Blending studio art and computer science
Messina course pairing offers students an unusual interdisciplinary journey
Michele Wojciechowski, ’90
At first glance, it seems an unlikely pairing—taking a studio arts two-dimensional design class in the fall and then a computer science class in the spring.
But that approach is what makes Messina, Loyola’s living learning program for first-year students, distinctive.
The studio arts class, Visionary Design Toward a Sustainable Environment, is taught by Janet Maher, associate professor of art. Roger D. Eastman, Ph.D., professor of computer science, teaches Computers, Nature and Art: Beauty from Computation.
By pairing these radically different subjects, Maher and Eastman aim to encourage students to look at art in different ways, to see how everything is connected, and to determine if something they create by hand (or on a computer with design software) and something they create using algorithms on a computer can be considered art. As part of their 2-D design class, Maher’s students draw, paint, compose, and assemble mixed media. In addition, they are researching and giving presentations on artists who are visionaries in contemporary art as well as environmental activists.
“I encourage students to bring in content that is of interest or concern to them, and we will work to make beautiful artwork that also happens to have meaning behind it,” she said.
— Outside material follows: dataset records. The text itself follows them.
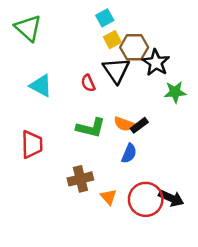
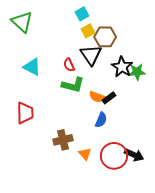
black star: (156, 63) -> (122, 67), moved
green L-shape: (91, 128) -> (73, 85), moved

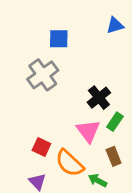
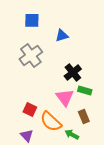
blue triangle: (115, 25) -> (62, 35), moved
blue square: (59, 39) -> (32, 20), moved
green rectangle: (115, 122) -> (85, 90), turned 72

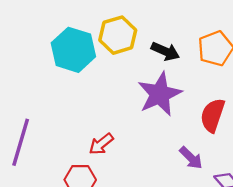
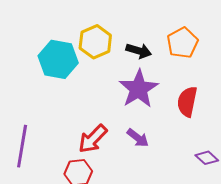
red arrow: (101, 144) -> (93, 139), size x1.4
purple arrow: (191, 158) -> (138, 138), moved

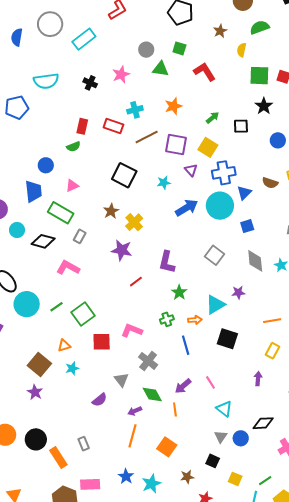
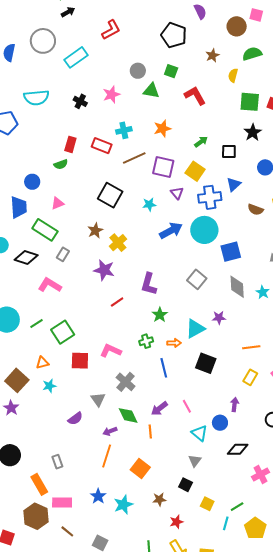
blue triangle: (244, 193) -> (234, 184), moved
blue square: (247, 226) -> (231, 252), size x1.5
blue circle: (241, 438) -> (220, 423), moved
orange rectangle: (58, 457) -> (39, 484), moved

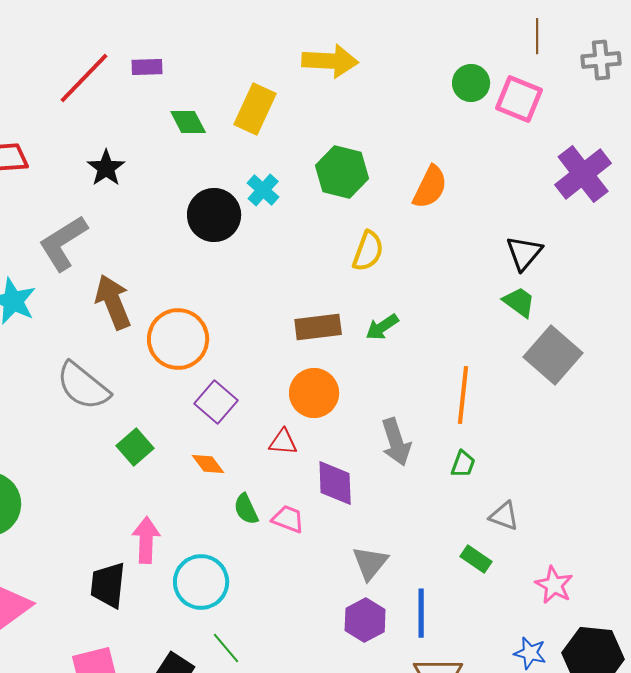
Students in Maher’s class are responsible for keeping an Artist Date Journal. For at least one hour each week, they will stop to “check in with themselves” and write or draw without worrying about the result.
“The journal will become messy, collaged, and painted on,” said Maher. “What I’m asking them to do will be very different, but it’s all based on being still and trying to feel creative.”
No single answer
While the students will get an introduction to Photoshop and other computer illustration programs in Maher’s class, what they will learn in Eastman’s course come spring is quite different.
“The focus of my class is to motivate the students to learn some computer programming and to use it to produce art of one sort or another,” Eastman said.
“The particular objective is going to be to produce what’s called ‘algorithmic art,’ where you don’t create it directly, as you might in Photoshop or a three-dimensional program to make movies. Instead, you make it indirectly by writing an algorithm or program that then does some calculations of its own and produces the picture from those calculations.”
Students will have the opportunity to examine and discuss professional artists who create in this way, followed by broader conversations in the classroom about the effect computer science has on art: What happens to the meaning of art when you can reduce it to a set of rules?
“The objective is to teach them some computer science. Then the art is to motivate them, and the seminar questions are to get them to think about it,” explained Eastman. “I don’t expect them to have a single answer. There is no single answer when you deal with art.”
Beyond the syllabus
Earlier in the semester, the students visited a farmers’ market. They explored an exhibit at the Rouse Company Foundation Gallery by Maher and shared dinner at Eastman’s home. They have plans to bake desserts for Beans and Bread, a shelter and food service program in downtown Baltimore.
The students have also learned about environmentally friendly actions they can take, such as becoming aware of what they discard and trying not to use fossil fuels.
“I hope that our students will use some of the practices we will be engaging in throughout the semester to become leaders for others in terms of how they interact with the environment,” Maher said.